= Davi Cheng =

Davi Cheng is an artist and graphic designer from Hong Kong who combines traditional methods of drawing and painting with advanced digital design techniques.

==Biography==
Davi Cheng was born in B.C.C.Hong Kong into a Protestant family. Her great-grandfather became a Christian/Protestant in 1896 at the First Congregational Church in Prescott, Territorial Arizona while working there as a laborer. and attending school taught by Mr. T.W. Otis and Rev. McLean using the Bible and Hymnal as text. He returned to China in 1902 to evangelize his family in China. Her grandfather never set foot in the United States. Cheng family of six immigrated to the United States in 1971 under her father's immigration visa, class P-5, stamp inside a British Subject Passport carried by her 15 years old sister, when she was 14 years old. Cheng converted to Judaism in 1997.

Cheng earned a B.A. in Biological Sciences from University of California, Berkeley with the intention of pursuing a career in the medical field. Instead she gravitated toward art, making detailed sketches and drawings of wildlife. After graduating and working in business for a few years, Cheng went back to school to study computer graphic design. Aside from creating her own artwork, she also works as a graphic designer for corporations and nonprofits.

Cheng is a longtime member and past president of Congregation Beth Chayim Chadashim (BCC) in Los Angeles, and part of the Be'chol Lashon (In Every Tongue) international network celebrating Jewish diversity.

Cheng's work is published in Women of the Book (2015), a visual Torah scroll created by 54 Jewish women artists from around the world. Cheng's original interpretation of the Torah portion parshat Pekudei, a pen and ink painting on parchment, was inspired by her Hong Kong childhood superheroes and by images of clouds in Journey to the West,.

One of Cheng's paintings, "Burning Bush I," was published on the cover of Asian Jewish Life magazine (June 2015, issue 16); on The Jewniverse, "Chinese Art with a Jewish Twist (Or, Jewish Art with a Chinese Twist)" by Ilana Sichel (June 8, 2015); and on My Jewish Learning, "Seamlessly Chinese and Jewish" by Davi Cheng (June 1, 2015).

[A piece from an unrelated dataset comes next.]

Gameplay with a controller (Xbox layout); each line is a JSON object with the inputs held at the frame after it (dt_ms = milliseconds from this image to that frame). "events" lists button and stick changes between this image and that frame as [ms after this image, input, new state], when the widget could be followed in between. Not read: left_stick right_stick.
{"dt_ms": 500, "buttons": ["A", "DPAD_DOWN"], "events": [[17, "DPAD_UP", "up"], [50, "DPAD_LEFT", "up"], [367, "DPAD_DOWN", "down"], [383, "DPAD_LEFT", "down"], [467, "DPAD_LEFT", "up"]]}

Cheng designed BCC synagogue's permanent stained glass window installation, the centerpiece of which refers to the biblical story of the parting of the Red Sea. Along with three other artists, she also fabricated and installed all twelve panes (measuring 30" x 40" each). She has created other art works for the sanctuary, collaborating with Jerry Hanson on a set of stained glass Ark doors and a solar-powered Ner Tamid ("eternal light") made with more than a thousand one-inch glass squares.

==Personal life==
Cheng plays trumpet and French horn and co-founded and performs in Beth Chayim Chadashim's Klezmer band, Gay Gezunt, and also sings in the synagogue's choir. She lives with her spouse Bracha Yael Cheng in Los Angeles.